Cytokine secretion from adipose tissue remained similar in samples taken before and 6 h after the meal, which could be interpreted as evidence that adipose tissue has ‘protective’ mechanisms to prevent acute increases in the secretion of these cytokines in response to changes in gene expression (e.g. into the circulation). There appears to be large variation in postprandial secretion between participants, and this may reflect the wide ranges in adipose tissue responsiveness to the meal components and/or insulin and differences in relative proportions of adipocytes/non-adipocyte cells in adipose tissue. These results are limited to some extent by the small amount of tissue samples and data available for lean and overweight participants. Arterio-venous sampling may instead give a better indication of adipose tissue secretion over the entire duration following the meal and any effects of adiposity.

Based on this study design, we cannot be absolutely certain that the meal directly caused the reported time-related changes. Ideally, we would have been able to include some kind of comparator trial in order to rule out other explanations such as circadian rhythms. Such comparisons have been made previously in rats, which demonstrated that gene expression of inflammatory markers IL-6 and NF-KB was significantly increased (at 2 h) specifically following a high-fat meal compared with water [29]. However, even with such a study design it is difficult to conclude that the changes are due to feeding because of course extended fasting per se also represents a physiological challenge. Furthermore, it must be recognized that interpretation based on just two time points may not necessarily provide a full and valid reflection of the time course of events in vivo over the entire postprandial period.

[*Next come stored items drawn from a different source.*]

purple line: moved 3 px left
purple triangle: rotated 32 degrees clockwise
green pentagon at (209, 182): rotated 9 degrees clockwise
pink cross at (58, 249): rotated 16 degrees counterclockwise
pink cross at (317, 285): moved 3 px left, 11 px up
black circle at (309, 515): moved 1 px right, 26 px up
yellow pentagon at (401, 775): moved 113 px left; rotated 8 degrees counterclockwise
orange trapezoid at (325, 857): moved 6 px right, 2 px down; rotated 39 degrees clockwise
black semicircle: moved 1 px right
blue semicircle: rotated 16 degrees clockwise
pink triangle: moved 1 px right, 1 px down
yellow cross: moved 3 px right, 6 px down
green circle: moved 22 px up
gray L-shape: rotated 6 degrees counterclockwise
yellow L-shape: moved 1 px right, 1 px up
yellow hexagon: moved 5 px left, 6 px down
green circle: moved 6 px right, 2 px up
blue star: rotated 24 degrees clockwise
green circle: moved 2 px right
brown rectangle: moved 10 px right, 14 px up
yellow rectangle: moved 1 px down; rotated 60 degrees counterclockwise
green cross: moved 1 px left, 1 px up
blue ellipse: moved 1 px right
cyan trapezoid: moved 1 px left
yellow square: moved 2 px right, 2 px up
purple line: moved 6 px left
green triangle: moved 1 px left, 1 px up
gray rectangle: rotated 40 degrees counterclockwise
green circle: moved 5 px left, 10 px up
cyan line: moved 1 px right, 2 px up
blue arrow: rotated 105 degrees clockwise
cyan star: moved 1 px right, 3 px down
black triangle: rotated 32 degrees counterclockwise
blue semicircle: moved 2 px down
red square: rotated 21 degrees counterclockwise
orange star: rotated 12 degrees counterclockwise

For example, there may have been insufficient time for synthesis of RNA transcripts/proteins for secretion into the circulation by the 6-h time point, or some proteins may already have been released from storage vesicles. In this context, a number of changes in gene expression have been identified at 4 h following lipid challenges [4] and after only 3 h of hyperglycaemia [28] and 2 h of hyperinsulinaemia [26, 27]. Repeated adipose biopsies to generate a time course would be useful but very challenging. It would also be interesting to investigate changes in adipose tissue following subsequent food intake, since blood glucose and insulin responses are known to be much lower after repeated feeding (i.e. Staub–Traugott effect) [4648]. This could also help identify whether glucose and insulin are indeed key drivers of the postprandial adipose tissue responses.

Conclusions

Although postprandial blood glucose and insulin responses are elevated with increasing adiposity, subcutaneous adipose tissue from lean through to class I obese individuals shows similar postprandial inflammatory responses at the gene expression level. Postprandial inflammatory responses in adipose tissue therefore do not appear to be related to the greater postprandial metabolic response (i.e. hyperinsulinaemia) observed with increased adiposity. This may be part of a normal adipose tissue response to feeding, or a ‘normalized’ response due to either reduced responsiveness of adipose tissue to meal components (e.g. glucose/lipid) or insulin or similar net exposure per gram adipose tissue (i.e. after adjustment for differences in adipose tissue mass).